Yes, numbers such as these was what I suspected. Seeing your fish sitting still and moving their gills differently than usual was sign one. Seeing the milky cloudiness was sign two. Seeing a reading (any reading at all) is sign three that you are not cycled (ie. in some way or another the colonies of one or the other or both of the two species of bacteria we need in the filter are not large enough to handle the waste level of the tank.) If fishkeeping its always good to be suspicious of any of these signs as a potential biofilter problem. Working on solving that (ie. large water changes with good technique) will not hurt the fish (except in rare case where the tank hasn't been cleaned in years) and won't hurt anything even if the diagnosis turns out to be wrong.

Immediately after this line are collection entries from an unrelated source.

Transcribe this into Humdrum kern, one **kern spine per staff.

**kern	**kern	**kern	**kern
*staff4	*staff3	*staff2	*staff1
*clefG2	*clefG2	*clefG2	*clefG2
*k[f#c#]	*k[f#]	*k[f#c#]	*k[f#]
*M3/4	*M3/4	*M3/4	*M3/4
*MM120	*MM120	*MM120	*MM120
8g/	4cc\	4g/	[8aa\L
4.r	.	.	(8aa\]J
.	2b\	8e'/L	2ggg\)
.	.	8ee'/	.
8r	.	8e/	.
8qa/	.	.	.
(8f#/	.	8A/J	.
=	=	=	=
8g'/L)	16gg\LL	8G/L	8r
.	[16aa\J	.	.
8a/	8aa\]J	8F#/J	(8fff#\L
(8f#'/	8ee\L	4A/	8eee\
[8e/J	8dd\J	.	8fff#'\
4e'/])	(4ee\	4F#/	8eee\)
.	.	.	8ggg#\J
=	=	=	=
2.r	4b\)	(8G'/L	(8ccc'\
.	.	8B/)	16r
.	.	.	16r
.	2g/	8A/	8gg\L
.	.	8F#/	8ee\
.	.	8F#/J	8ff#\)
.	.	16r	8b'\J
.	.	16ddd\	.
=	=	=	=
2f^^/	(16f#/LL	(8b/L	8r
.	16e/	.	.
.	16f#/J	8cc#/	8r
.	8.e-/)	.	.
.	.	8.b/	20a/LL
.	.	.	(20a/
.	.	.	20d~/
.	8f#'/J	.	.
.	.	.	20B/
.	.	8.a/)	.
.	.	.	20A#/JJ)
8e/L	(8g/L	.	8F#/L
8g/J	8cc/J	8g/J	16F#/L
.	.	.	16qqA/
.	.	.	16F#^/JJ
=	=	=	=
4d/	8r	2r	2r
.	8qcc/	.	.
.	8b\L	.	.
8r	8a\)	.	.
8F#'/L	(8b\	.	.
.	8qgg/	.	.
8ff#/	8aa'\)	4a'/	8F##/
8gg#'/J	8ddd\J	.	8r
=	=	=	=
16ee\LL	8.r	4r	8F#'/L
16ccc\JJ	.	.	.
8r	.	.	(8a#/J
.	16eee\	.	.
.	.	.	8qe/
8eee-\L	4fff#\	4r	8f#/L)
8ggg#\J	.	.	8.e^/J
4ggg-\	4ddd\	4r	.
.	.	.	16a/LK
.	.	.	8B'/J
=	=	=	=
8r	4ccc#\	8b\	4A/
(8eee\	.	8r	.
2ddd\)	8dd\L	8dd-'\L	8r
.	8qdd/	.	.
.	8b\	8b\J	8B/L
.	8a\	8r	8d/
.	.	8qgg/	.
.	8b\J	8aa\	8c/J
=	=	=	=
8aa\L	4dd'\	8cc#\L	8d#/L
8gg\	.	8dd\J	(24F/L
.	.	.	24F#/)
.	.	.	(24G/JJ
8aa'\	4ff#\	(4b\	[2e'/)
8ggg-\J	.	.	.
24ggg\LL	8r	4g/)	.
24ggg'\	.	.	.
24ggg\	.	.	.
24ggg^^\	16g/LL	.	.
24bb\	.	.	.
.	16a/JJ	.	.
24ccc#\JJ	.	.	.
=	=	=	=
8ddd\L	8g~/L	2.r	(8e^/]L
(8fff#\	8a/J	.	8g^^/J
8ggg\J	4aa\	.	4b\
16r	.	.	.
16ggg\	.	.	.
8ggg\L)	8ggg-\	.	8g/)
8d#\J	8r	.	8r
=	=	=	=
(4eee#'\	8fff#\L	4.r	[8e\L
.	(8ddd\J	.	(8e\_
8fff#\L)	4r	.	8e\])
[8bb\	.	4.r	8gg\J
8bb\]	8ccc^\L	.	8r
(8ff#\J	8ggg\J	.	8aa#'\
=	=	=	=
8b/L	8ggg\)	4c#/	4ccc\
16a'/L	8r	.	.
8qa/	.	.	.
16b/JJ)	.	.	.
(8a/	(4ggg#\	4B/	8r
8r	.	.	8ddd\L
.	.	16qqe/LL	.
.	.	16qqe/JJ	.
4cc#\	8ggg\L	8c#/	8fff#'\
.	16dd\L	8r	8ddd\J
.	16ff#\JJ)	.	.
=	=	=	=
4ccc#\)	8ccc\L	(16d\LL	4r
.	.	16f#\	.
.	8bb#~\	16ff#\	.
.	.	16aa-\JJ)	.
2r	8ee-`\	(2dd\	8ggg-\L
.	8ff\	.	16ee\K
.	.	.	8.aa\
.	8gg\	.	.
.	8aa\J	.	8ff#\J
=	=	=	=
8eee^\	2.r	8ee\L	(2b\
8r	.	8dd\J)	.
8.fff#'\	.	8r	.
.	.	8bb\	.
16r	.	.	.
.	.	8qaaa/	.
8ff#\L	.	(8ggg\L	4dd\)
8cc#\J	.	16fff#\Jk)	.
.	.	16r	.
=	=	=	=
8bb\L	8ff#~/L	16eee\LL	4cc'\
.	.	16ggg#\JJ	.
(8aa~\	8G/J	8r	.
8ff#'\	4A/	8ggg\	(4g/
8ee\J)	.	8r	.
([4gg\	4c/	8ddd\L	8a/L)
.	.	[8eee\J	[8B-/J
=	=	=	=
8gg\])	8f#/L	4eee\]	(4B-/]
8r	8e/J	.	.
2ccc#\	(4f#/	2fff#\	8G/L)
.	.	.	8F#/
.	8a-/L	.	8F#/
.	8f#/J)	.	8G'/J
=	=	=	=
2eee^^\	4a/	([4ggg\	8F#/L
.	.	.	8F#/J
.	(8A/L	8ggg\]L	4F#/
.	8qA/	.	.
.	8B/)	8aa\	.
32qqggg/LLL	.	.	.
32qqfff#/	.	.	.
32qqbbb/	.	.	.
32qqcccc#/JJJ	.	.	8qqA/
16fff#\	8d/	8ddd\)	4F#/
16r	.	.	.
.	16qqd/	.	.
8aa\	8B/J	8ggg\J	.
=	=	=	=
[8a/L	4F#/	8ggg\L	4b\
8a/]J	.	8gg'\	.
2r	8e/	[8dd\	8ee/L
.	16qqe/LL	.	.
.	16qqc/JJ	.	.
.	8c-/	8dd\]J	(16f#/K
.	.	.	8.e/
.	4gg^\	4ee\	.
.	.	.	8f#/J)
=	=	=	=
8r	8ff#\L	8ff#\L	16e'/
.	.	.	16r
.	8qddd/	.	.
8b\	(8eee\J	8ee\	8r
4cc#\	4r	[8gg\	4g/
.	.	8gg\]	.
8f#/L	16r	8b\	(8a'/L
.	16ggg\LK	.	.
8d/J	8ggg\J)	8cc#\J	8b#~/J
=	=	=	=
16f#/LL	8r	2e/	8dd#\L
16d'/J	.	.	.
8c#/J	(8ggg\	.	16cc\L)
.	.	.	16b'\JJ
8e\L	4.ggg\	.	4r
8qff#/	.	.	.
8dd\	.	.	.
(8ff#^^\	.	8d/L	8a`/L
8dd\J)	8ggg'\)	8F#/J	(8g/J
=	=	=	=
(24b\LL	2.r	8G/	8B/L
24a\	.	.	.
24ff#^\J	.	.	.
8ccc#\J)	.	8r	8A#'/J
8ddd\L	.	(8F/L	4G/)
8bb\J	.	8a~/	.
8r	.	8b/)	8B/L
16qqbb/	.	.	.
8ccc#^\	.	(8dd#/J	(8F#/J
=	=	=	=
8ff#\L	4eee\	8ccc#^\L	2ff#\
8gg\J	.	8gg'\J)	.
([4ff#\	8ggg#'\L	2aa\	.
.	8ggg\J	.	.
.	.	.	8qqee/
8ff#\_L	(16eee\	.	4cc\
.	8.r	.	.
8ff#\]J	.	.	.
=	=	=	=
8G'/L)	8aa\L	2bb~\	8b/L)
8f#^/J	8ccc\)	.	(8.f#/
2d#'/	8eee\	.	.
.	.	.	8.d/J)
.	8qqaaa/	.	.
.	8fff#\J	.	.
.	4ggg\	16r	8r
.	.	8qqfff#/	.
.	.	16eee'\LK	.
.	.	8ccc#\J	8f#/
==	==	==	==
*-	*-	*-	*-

You are in what we call a "fish-in cycling situation" and can benefit from using our article on that in the Beginners Resource Center. Basically it helps you use good water changing technique (use conditioner to remove chlorine/chloramine from the return water (after using your gravel vac to remove 50 to 70% of your tank water) (it wouldn't hurt to use 1.5x to 2x dose of your conditioner (but not more than 2x) and roughly temperature match the return water using your hand to judge. And then the core of the "fish-in" process is to use your liquid ammonia and nitrite(NO2) tests to be a bit of a detective and figure out what percentage and frequency of water changes will keep ammonia and nitrite near zero and below 0.25ppm before you can be back home to perform another water change. It might actually take the larger 50 to 70% ones you start off with, but your tests might indicate you can get by with less. Start off testing twice a day, morning and evening usually.

In your case the filter probably was cycled before so it may return to being cycled very quickly. Good luck! Worst case for fish-in cycling (if it were a brand new filter) would be a little over 30 days of work.